* REQUIRED WORK
Please output each line of the items below as a numbered list, leaving out any blank lines.

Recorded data
● ● ●

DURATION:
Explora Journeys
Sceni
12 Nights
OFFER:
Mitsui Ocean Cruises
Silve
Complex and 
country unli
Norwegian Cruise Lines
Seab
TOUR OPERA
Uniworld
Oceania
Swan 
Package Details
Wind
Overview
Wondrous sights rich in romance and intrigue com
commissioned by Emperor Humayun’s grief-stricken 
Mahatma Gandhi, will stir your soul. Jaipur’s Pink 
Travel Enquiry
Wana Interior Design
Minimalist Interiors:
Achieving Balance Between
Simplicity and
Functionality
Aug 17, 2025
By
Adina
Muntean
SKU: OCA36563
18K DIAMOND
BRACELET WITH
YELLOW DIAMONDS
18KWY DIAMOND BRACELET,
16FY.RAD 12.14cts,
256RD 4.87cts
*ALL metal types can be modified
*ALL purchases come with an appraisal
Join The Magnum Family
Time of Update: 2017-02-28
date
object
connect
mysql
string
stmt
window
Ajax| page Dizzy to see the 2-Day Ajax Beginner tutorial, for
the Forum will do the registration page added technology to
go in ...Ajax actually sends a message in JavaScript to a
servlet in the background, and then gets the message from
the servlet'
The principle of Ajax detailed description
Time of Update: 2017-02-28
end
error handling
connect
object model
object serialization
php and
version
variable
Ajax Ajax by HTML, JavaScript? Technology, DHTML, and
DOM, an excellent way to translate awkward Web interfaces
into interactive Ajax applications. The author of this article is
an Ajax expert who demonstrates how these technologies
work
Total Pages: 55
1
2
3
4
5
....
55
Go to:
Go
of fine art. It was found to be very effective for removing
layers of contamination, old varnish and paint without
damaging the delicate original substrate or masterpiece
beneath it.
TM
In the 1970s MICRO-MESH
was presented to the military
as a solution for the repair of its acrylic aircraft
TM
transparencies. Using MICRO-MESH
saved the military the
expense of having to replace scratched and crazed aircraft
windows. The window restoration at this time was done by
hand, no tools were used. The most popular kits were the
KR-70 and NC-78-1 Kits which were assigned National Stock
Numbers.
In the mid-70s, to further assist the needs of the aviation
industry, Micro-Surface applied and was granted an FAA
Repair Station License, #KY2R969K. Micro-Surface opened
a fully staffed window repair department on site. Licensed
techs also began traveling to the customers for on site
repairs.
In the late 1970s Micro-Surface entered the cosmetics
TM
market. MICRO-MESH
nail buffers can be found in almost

● ● ●

* ANSWER SPACE
1. DURATION:
2. Explora Journeys
3. Sceni
4. 12 Nights
5. OFFER:
6. Mitsui Ocean Cruises
7. Silve
8. Complex and 
9. country unli
10. Norwegian Cruise Lines
11. Seab
12. TOUR OPERA
13. Uniworld
14. Oceania
15. Swan 
16. Package Details
17. Wind
18. Overview
19. Wondrous sights rich in romance and intrigue com
20. commissioned by Emperor Humayun’s grief-stricken 
21. Mahatma Gandhi, will stir your soul. Jaipur’s Pink 
22. Travel Enquiry
23. Wana Interior Design
24. Minimalist Interiors:
25. Achieving Balance Between
26. Simplicity and
27. Functionality
28. Aug 17, 2025
29. By
30. Adina
31. Muntean
32. SKU: OCA36563
33. 18K DIAMOND
34. BRACELET WITH
35. YELLOW DIAMONDS
36. 18KWY DIAMOND BRACELET,
37. 16FY.RAD 12.14cts,
38. 256RD 4.87cts
39. *ALL metal types can be modified
40. *ALL purchases come with an appraisal
41. Join The Magnum Family
42. Time of Update: 2017-02-28
43. date
44. object
45. connect
46. mysql
47. string
48. stmt
49. window
50. Ajax| page Dizzy to see the 2-Day Ajax Beginner tutorial, for
51. the Forum will do the registration page added technology to
52. go in ...Ajax actually sends a message in JavaScript to a
53. servlet in the background, and then gets the message from
54. the servlet'
55. The principle of Ajax detailed description
56. Time of Update: 2017-02-28
57. end
58. error handling
59. connect
60. object model
61. object serialization
62. php and
63. version
64. variable
65. Ajax Ajax by HTML, JavaScript? Technology, DHTML, and
66. DOM, an excellent way to translate awkward Web interfaces
67. into interactive Ajax applications. The author of this article is
68. an Ajax expert who demonstrates how these technologies
69. work
70. Total Pages: 55
71. 1
72. 2
73. 3
74. 4
75. 5
76. ....
77. 55
78. Go to:
79. Go
80. of fine art. It was found to be very effective for removing
81. layers of contamination, old varnish and paint without
82. damaging the delicate original substrate or masterpiece
83. beneath it.
84. TM
85. In the 1970s MICRO-MESH
86. was presented to the military
87. as a solution for the repair of its acrylic aircraft
88. TM
89. transparencies. Using MICRO-MESH
90. saved the military the
91. expense of having to replace scratched and crazed aircraft
92. windows. The window restoration at this time was done by
93. hand, no tools were used. The most popular kits were the
94. KR-70 and NC-78-1 Kits which were assigned National Stock
95. Numbers.
96. In the mid-70s, to further assist the needs of the aviation
97. industry, Micro-Surface applied and was granted an FAA
98. Repair Station License, #KY2R969K. Micro-Surface opened
99. a fully staffed window repair department on site. Licensed
100. techs also began traveling to the customers for on site
101. repairs.
102. In the late 1970s Micro-Surface entered the cosmetics
103. TM
104. market. MICRO-MESH
105. nail buffers can be found in almost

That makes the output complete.